After the battle, Huntly's eldest son Sir John Gordon was taken to Aberdeen and executed three days later. A younger brother Adam Gordon of Auchindoun, also captured at Corrichie, was spared. The Earls body was preserved and taken to Edinburgh for trial. Huntly's cousin John Gordon, 11th Earl of Sutherland, fled to Louvain in Flanders. At the Parliament of Scotland on 28 May 1563, in the presence of Queen Mary, Huntly, Sutherland, and as John Knox noted eleven other Earls and Barons of the name Gordon were forfeited. In 1565 Queen Mary of Scotland restored the Earls of Huntly, Sutherland and others of the name Gordon who had been forfeited.

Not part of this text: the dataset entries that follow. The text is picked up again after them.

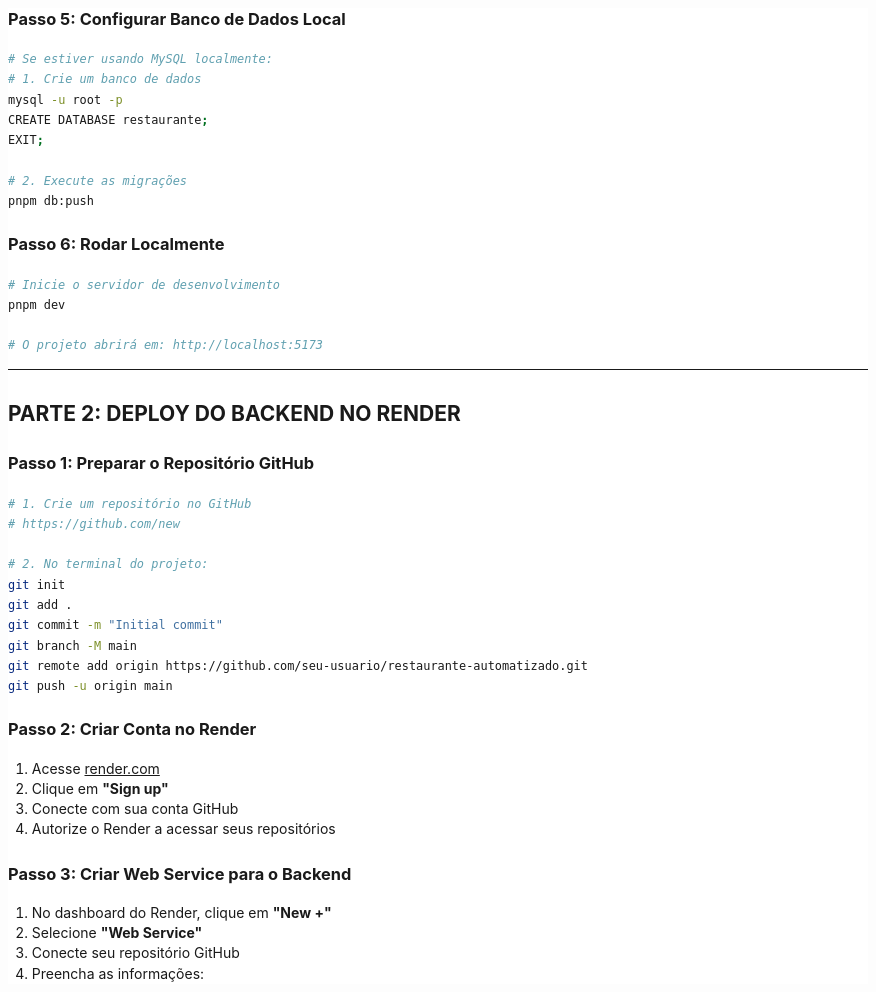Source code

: ### Passo 5: Configurar Banco de Dados Local

```bash
# Se estiver usando MySQL localmente:
# 1. Crie um banco de dados
mysql -u root -p
CREATE DATABASE restaurante;
EXIT;

# 2. Execute as migrações
pnpm db:push
```

### Passo 6: Rodar Localmente

```bash
# Inicie o servidor de desenvolvimento
pnpm dev

# O projeto abrirá em: http://localhost:5173
```

---

## PARTE 2: DEPLOY DO BACKEND NO RENDER

### Passo 1: Preparar o Repositório GitHub

```bash
# 1. Crie um repositório no GitHub
# https://github.com/new

# 2. No terminal do projeto:
git init
git add .
git commit -m "Initial commit"
git branch -M main
git remote add origin https://github.com/seu-usuario/restaurante-automatizado.git
git push -u origin main
```

### Passo 2: Criar Conta no Render

1. Acesse [render.com](https://render.com)
2. Clique em **"Sign up"**
3. Conecte com sua conta GitHub
4. Autorize o Render a acessar seus repositórios

### Passo 3: Criar Web Service para o Backend

1. No dashboard do Render, clique em **"New +"**
2. Selecione **"Web Service"**
3. Conecte seu repositório GitHub
4. Preencha as informações:
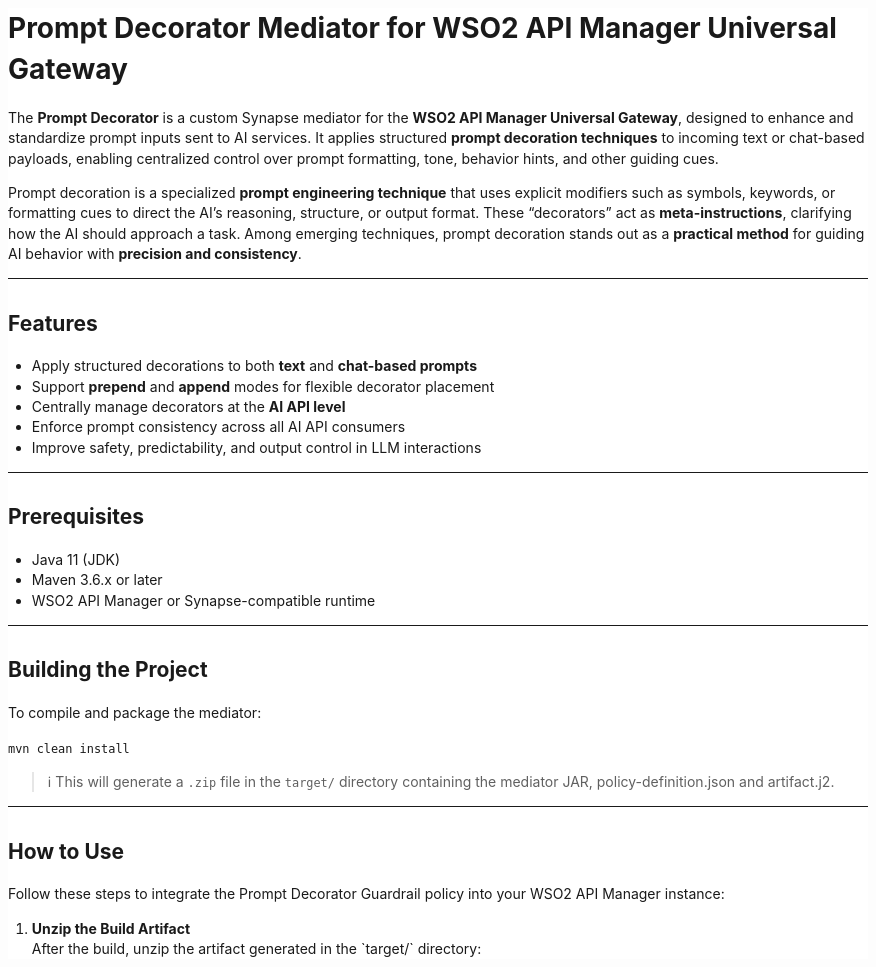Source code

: # Prompt Decorator Mediator for WSO2 API Manager Universal Gateway

The **Prompt Decorator** is a custom Synapse mediator for the **WSO2 API Manager Universal Gateway**, designed to enhance and standardize prompt inputs sent to AI services. It applies structured **prompt decoration techniques** to incoming text or chat-based payloads, enabling centralized control over prompt formatting, tone, behavior hints, and other guiding cues.

Prompt decoration is a specialized **prompt engineering technique** that uses explicit modifiers such as symbols, keywords, or formatting cues to direct the AI’s reasoning, structure, or output format. These “decorators” act as **meta-instructions**, clarifying how the AI should approach a task. Among emerging techniques, prompt decoration stands out as a **practical method** for guiding AI behavior with **precision and consistency**.

---

## Features

- Apply structured decorations to both **text** and **chat-based prompts**
- Support **prepend** and **append** modes for flexible decorator placement
- Centrally manage decorators at the **AI API level**
- Enforce prompt consistency across all AI API consumers
- Improve safety, predictability, and output control in LLM interactions

---

## Prerequisites

- Java 11 (JDK)
- Maven 3.6.x or later
- WSO2 API Manager or Synapse-compatible runtime

---

## Building the Project

To compile and package the mediator:

```bash
mvn clean install
```

> ℹ️ This will generate a `.zip` file in the `target/` directory containing the mediator JAR, policy-definition.json and artifact.j2.

---
## How to Use

Follow these steps to integrate the Prompt Decorator Guardrail policy into your WSO2 API Manager instance:

1. **Unzip the Build Artifact**  
   After the build, unzip the artifact generated in the \`target/\` directory:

The Earl of Sutherland was invited to return to Scotland. The Earl of Bedford, Governor of Berwick on Tweed, sent a privateer called Wilson who carried Swedish letters of marque to intercept his ship, and the Earl was imprisoned at Berwick. Sutherland was considered a danger to English policy in Scotland. Mary, Queen of Scots, demanded the release of the Earl, who was now sick with an ague. Bedford wrote to Elizabeth I of England on his behalf. The Earl was released in February 1566 after the assurance that he was reconciled with the Earl of Moray. On his return he married Marion Seton, daughter of Lord Seton. Both were poisoned at Helmsdale Castle by Isobel Sinclair, and died at Dunrobin Castle on 23 June 1567.